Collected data
------------

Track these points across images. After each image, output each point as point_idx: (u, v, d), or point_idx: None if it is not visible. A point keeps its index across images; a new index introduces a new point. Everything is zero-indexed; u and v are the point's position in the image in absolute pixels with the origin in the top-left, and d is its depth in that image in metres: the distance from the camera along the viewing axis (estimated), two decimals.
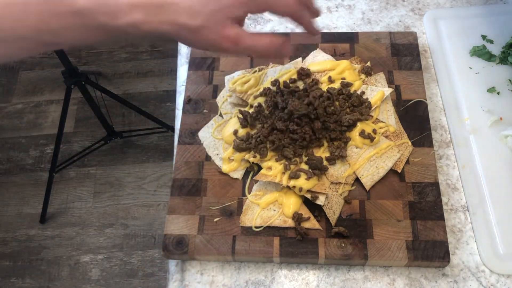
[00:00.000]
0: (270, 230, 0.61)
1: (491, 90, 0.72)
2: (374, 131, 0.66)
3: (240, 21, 0.50)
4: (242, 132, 0.67)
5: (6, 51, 0.47)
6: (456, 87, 0.73)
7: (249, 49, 0.50)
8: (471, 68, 0.75)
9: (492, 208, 0.63)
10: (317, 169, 0.62)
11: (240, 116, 0.68)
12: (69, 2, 0.44)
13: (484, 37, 0.78)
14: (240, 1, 0.48)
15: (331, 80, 0.70)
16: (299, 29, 0.82)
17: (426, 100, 0.70)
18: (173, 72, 2.02)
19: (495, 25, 0.79)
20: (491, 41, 0.77)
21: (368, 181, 0.63)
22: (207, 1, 0.47)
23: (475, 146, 0.68)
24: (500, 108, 0.70)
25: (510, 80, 0.73)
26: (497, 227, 0.62)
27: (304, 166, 0.63)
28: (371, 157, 0.65)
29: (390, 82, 0.72)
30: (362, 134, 0.65)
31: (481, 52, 0.76)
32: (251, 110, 0.69)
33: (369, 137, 0.65)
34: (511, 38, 0.76)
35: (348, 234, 0.60)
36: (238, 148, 0.66)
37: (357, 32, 0.78)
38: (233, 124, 0.69)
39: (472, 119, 0.70)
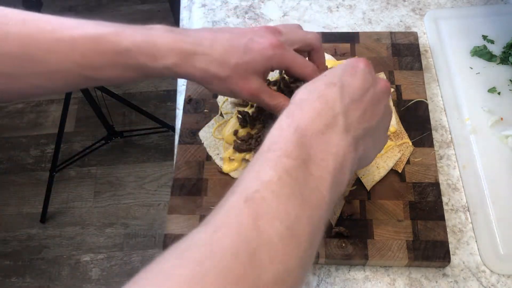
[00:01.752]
0: None
1: (491, 90, 0.72)
2: None
3: (264, 74, 0.54)
4: (242, 132, 0.67)
5: (46, 83, 0.49)
6: (457, 87, 0.73)
7: (265, 106, 0.55)
8: (471, 68, 0.75)
9: (493, 208, 0.63)
10: None
11: (239, 116, 0.68)
12: (114, 43, 0.49)
13: (485, 37, 0.77)
14: (264, 57, 0.52)
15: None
16: None
17: (426, 100, 0.70)
18: None
19: (496, 25, 0.79)
20: (492, 41, 0.77)
21: (369, 181, 0.63)
22: (233, 54, 0.51)
23: (475, 146, 0.68)
24: (501, 108, 0.70)
25: (510, 80, 0.73)
26: (497, 227, 0.62)
27: None
28: None
29: (390, 82, 0.72)
30: None
31: (481, 52, 0.76)
32: (251, 110, 0.69)
33: None
34: None
35: (349, 234, 0.60)
36: (238, 149, 0.66)
37: (358, 32, 0.78)
38: (234, 124, 0.69)
39: (472, 119, 0.70)
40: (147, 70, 0.51)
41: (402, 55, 0.75)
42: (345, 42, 0.77)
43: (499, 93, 0.72)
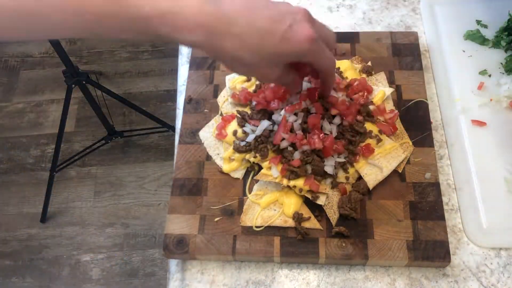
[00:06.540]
0: (271, 230, 0.62)
1: (482, 72, 0.73)
2: (381, 131, 0.66)
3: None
4: (241, 132, 0.67)
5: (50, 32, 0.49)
6: (449, 69, 0.74)
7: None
8: (464, 51, 0.76)
9: (478, 184, 0.64)
10: (319, 175, 0.62)
11: (238, 116, 0.68)
12: (134, 9, 0.44)
13: (478, 21, 0.78)
14: (299, 51, 0.49)
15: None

------------

■ **Work task**: Write down, word for word, the lines above from the one containing "21: (368, 181, 0.63)" through the one containing "35: (348, 234, 0.60)", both ends included.

■ **Exercise response**:
21: (368, 181, 0.63)
22: (207, 1, 0.47)
23: (475, 146, 0.68)
24: (500, 108, 0.70)
25: (510, 80, 0.73)
26: (497, 227, 0.62)
27: (304, 166, 0.63)
28: (371, 157, 0.65)
29: (390, 82, 0.72)
30: (362, 134, 0.65)
31: (481, 52, 0.76)
32: (251, 110, 0.69)
33: (369, 137, 0.65)
34: (511, 38, 0.76)
35: (348, 234, 0.60)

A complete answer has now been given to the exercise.